Separately, FMCSA’s 2025 Annual Program Review found that California had been violating federal regulations in effect before the emergency rule, with approximately 25% of the state’s non-domiciled CDLs improperly issued. The federal agency threatened to withhold more than $150 million in highway funding and potentially decertify California’s entire CDL program.

The DMV’s November cancellation letters cited “new federal guidelines issued on September 26, 2025”, a reference to the interim final rule that was stayed seven days after the letters were sent. The agency has not revised or withdrawn the letters.

California announced Dec. 17 it would begin reissuing licenses but reversed course Dec. 19 under federal pressure. “Given we are in compliance with federal regulations and state law, this delay by the federal government not only hurts our trucking industry, but it also leaves eligible drivers in the cold without any resolution during this holiday season,” said Eva Spiegel, deputy director of the Office of Public Affairs at the California DMV.

In its Oct. 26 response to FMCSA, the DMV argued the expiration date mismatches were “not a violation of federal law, which imposed no comparable requirement before the IFR, and thus is not a basis for withholding highway funding.” The agency stated it would “resume issuing non-domiciled CDLs on December 17, 2025.”

“Our state has a clear moral obligation and legal duty to protect workers who have done everything right,” said Katherine Zhao, senior staff attorney at Asian Law Caucus. “Without an immediate court-ordered stay, many drivers will lose their jobs through no fault of their own. At a moment when families should be spending time with loved ones, these workers are instead confronting financial devastation and the loss of livelihoods they have spent years building.”

California has more than 700,000 CDL holders and is home to the nation’s largest trucking workforce, with more than 138,000 truck drivers. Affected drivers transport freight, drive school buses, operate municipal waste trucks and deliver produce from the Central Valley.

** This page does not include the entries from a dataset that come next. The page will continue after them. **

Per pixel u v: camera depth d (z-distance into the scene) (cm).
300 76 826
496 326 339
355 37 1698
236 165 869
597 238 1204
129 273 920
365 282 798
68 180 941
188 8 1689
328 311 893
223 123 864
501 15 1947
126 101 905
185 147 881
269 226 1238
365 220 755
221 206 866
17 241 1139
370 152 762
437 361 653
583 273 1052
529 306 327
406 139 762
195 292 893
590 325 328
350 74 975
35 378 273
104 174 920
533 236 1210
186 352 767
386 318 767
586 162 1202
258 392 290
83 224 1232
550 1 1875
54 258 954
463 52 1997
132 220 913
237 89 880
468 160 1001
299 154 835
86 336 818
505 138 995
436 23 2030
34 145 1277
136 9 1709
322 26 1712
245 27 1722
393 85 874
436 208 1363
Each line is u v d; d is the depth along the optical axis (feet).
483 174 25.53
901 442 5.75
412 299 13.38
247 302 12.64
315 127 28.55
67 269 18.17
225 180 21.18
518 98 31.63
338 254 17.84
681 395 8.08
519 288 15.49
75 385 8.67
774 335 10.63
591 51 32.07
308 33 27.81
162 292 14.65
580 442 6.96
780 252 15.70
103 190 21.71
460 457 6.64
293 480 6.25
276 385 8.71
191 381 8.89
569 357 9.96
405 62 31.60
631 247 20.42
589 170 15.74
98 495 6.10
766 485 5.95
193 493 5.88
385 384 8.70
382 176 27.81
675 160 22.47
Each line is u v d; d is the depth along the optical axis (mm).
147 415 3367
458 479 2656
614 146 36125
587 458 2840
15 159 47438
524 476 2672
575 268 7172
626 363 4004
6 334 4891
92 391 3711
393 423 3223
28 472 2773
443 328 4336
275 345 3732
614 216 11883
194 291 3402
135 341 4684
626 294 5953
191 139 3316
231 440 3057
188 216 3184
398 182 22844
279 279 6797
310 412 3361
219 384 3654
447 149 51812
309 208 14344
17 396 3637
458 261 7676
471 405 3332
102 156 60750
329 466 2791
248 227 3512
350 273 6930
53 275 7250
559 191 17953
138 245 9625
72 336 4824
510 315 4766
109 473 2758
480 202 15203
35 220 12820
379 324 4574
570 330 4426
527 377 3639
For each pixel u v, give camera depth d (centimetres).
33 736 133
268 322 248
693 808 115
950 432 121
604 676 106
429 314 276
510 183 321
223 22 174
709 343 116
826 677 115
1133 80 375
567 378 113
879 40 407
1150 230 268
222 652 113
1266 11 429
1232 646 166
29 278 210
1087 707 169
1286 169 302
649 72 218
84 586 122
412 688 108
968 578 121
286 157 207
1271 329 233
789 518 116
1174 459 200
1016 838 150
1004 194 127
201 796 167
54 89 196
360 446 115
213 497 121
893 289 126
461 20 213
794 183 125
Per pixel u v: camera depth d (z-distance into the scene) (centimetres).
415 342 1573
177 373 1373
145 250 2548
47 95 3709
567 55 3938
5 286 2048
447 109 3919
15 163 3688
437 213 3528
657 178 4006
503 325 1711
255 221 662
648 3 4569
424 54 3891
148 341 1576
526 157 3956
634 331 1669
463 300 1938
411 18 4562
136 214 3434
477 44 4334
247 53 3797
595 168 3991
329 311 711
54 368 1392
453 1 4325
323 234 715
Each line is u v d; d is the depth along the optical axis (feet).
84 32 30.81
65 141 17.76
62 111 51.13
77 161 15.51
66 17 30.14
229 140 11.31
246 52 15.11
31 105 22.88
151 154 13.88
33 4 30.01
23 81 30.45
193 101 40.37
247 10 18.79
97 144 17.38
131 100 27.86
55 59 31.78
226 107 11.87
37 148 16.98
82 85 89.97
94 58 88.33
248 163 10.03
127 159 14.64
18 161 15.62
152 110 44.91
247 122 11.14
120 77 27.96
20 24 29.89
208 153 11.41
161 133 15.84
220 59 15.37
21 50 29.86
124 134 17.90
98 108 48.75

The DMV website currently states that “until further notice, the California DMV cannot issue, reissue, or renew limited-term legal presence (non-domiciled) commercial driver’s licenses.” Field offices have informed affected drivers that they have no guidance and cannot assist them.

The lawsuit seeks class certification, a writ of mandate requiring the DMV to allow immediate reapplication for corrected licenses, and declaratory relief that the cancellation letters are null and void.